Gegen Werbeverweigerer

Post-Pickerl-Aktion sorgt in Wien für Unmut

Viel Ärger verursachen derzeit gelbe Notizzettel auf zahlreichen Briefkästen in zwei Wiener Bezirken. Da der weit verbreitete „Keine Werbung“-Aufkleber ein Dorn im Auge zu sein scheint, möchte das Unternehmen nun auf die Vorzüge von Reklame hinweisen. Dass es eigentlich um Geld geht, ist dabei kein großes Geheimnis.

Anfang der Woche wurden viele Wiener von einem Notizzettel am Postkasten überrascht – und verärgert. Mit einer neuen Kampagne will die Post für Reklame werben. Gratis könne der „Verzichtervernichter“, ein Schaber, mit dem sich Anti-Werbe-Aufkleber entfernen lassen, bestellt werden.

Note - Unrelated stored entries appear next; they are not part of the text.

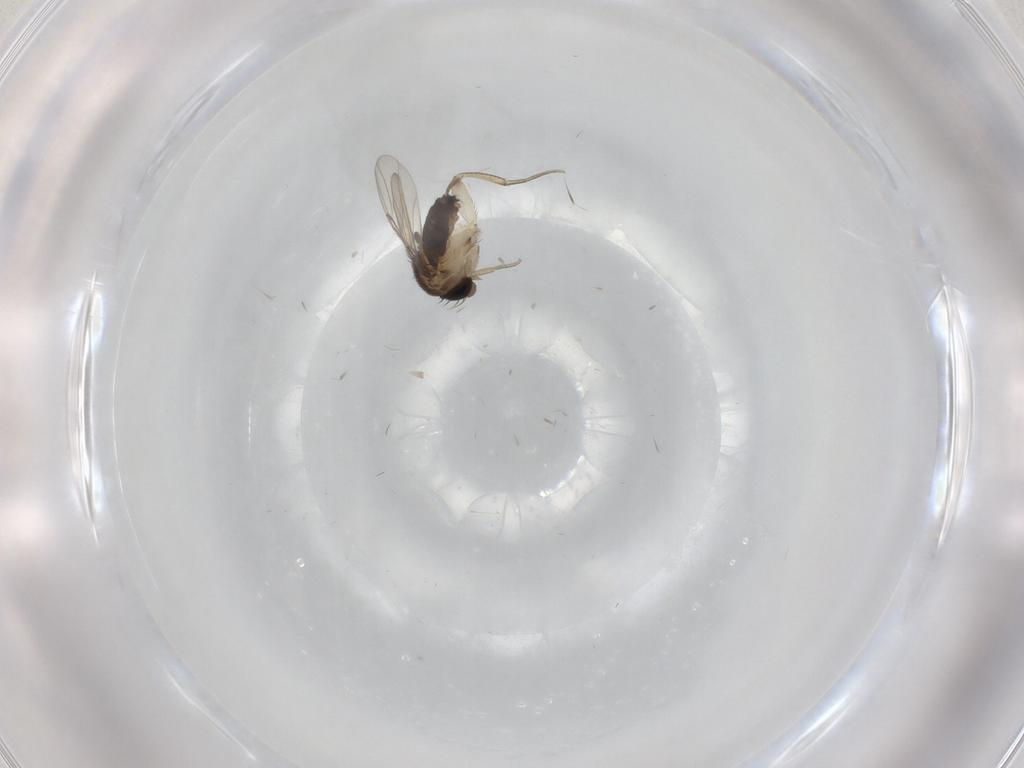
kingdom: Animalia
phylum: Arthropoda
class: Insecta
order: Diptera
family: Phoridae
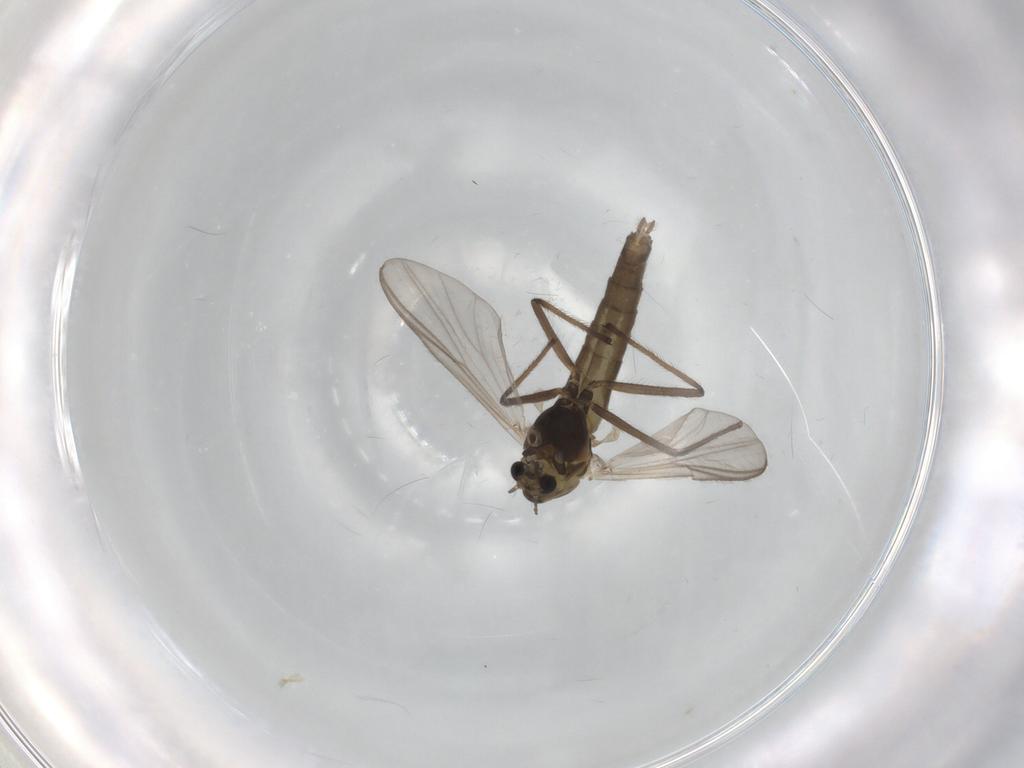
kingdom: Animalia
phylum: Arthropoda
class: Insecta
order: Diptera
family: Chironomidae
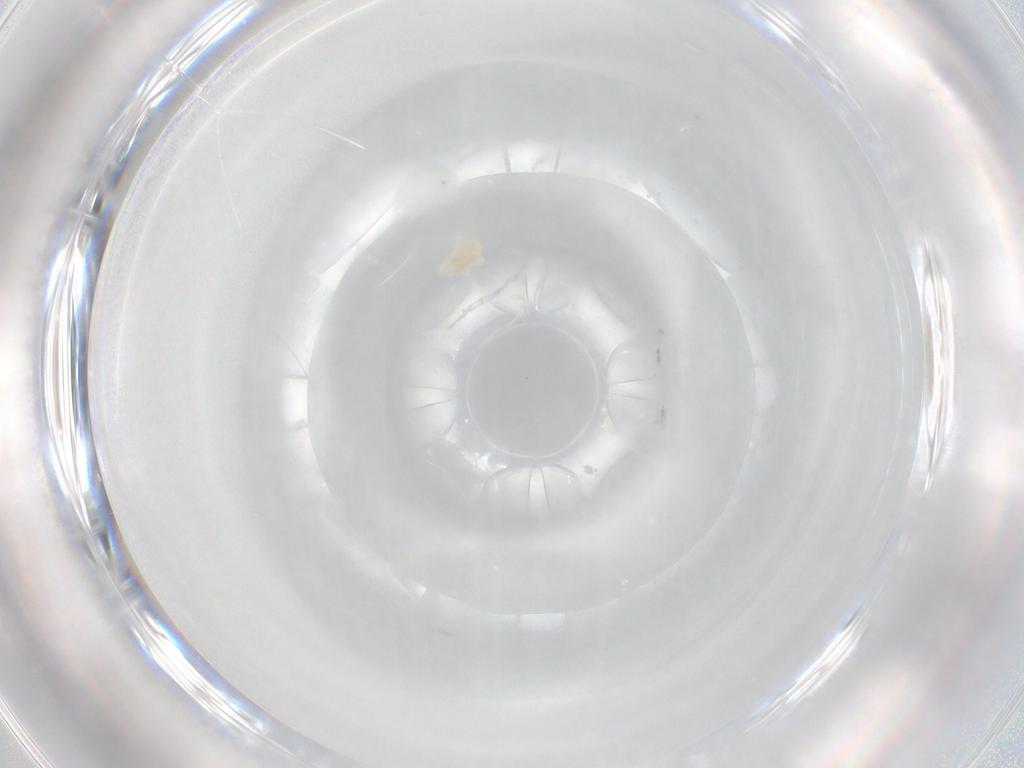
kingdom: Animalia
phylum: Arthropoda
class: Arachnida
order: Trombidiformes
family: Eupodidae
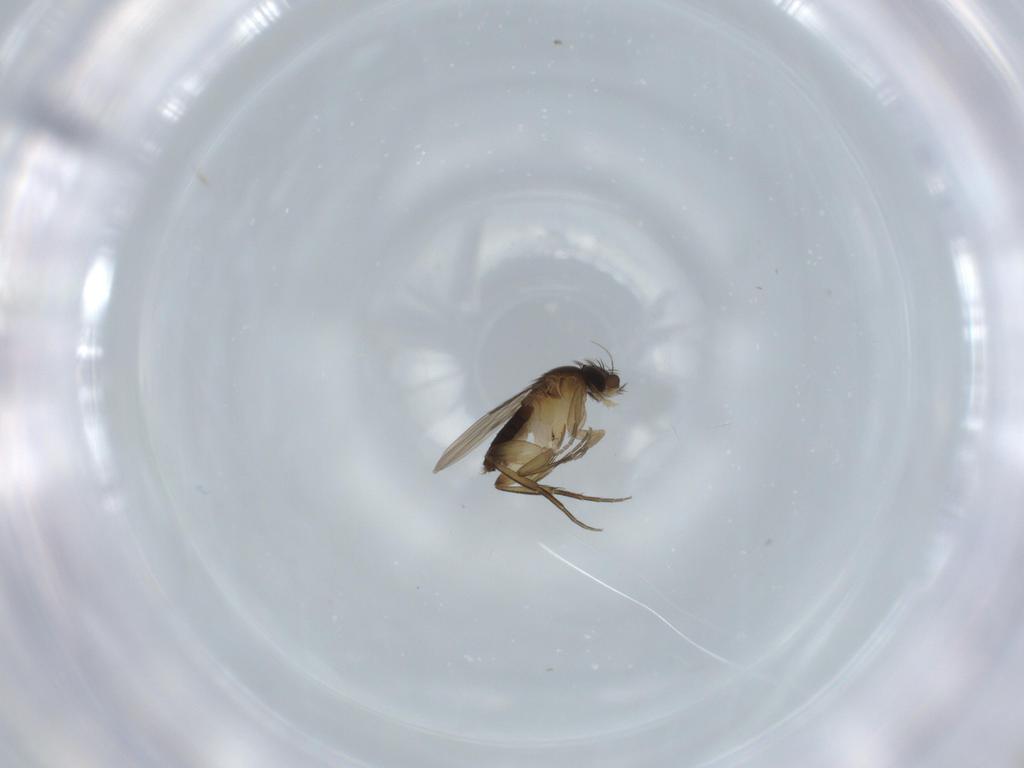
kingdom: Animalia
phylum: Arthropoda
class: Insecta
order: Diptera
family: Phoridae
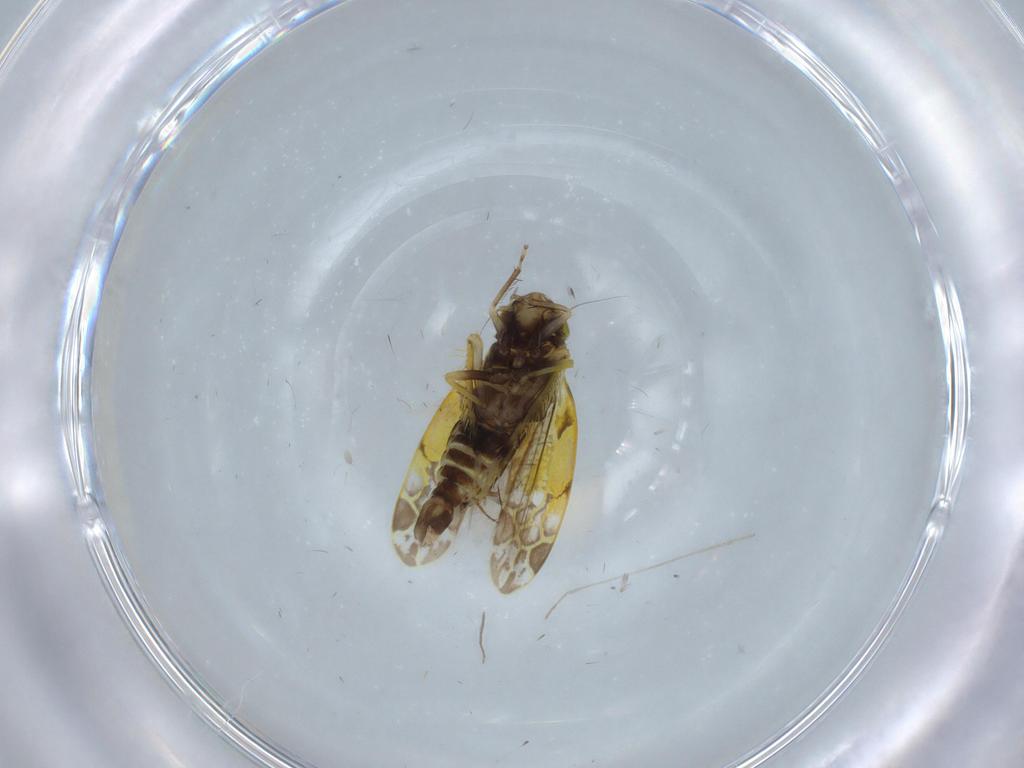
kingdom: Animalia
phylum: Arthropoda
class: Insecta
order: Hemiptera
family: Cicadellidae
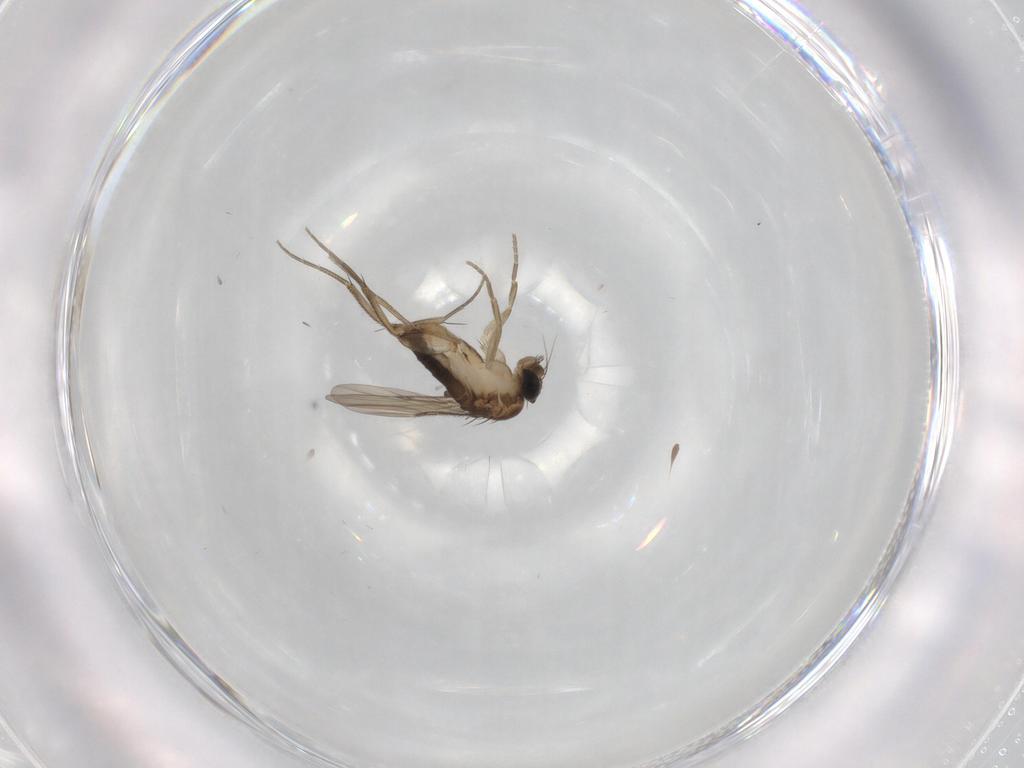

Flugblätter und „Kuvert“-Sendungen bringen Geld
Was wie eine Rückholaktion im Sinne von Rabatten erscheint, hat allerdings einen anderen Hintergrund. Denn Flugblätter und „Kuvert“-Sendungen bringen dem Unternehmen viel Geld. Allein mit dem „Kuvert“ erreicht man drei Millionen Haushalte. Fast 383 Millionen Euro werden so Jahr für Jahr mit Werbung eingenommen. Nur nicht mit Werbeverweigerern, deren Zahl permanent ansteigt.

Aktion vorerst in zwei Wiener Bezirken
Um dem entgegenzusteuern, wählte man den oben genannten Weg. Vorerst nur in zwei Wiener Bezirken, die Aktion könnte in weiterer Folge wohl auf die Bundesländer ausgeweitet werden. Beschwerden trudeln im Minutentakt ein. Die Post reagierte auf Facebook: „Werbung ist legitim.“

Doch gerade in Zeiten, in denen über Umweltschutz und Klimawandel diskutiert wird, verzichten viele Österreicher liebend gerne auf kiloweise zusätzlichen Papiermüll.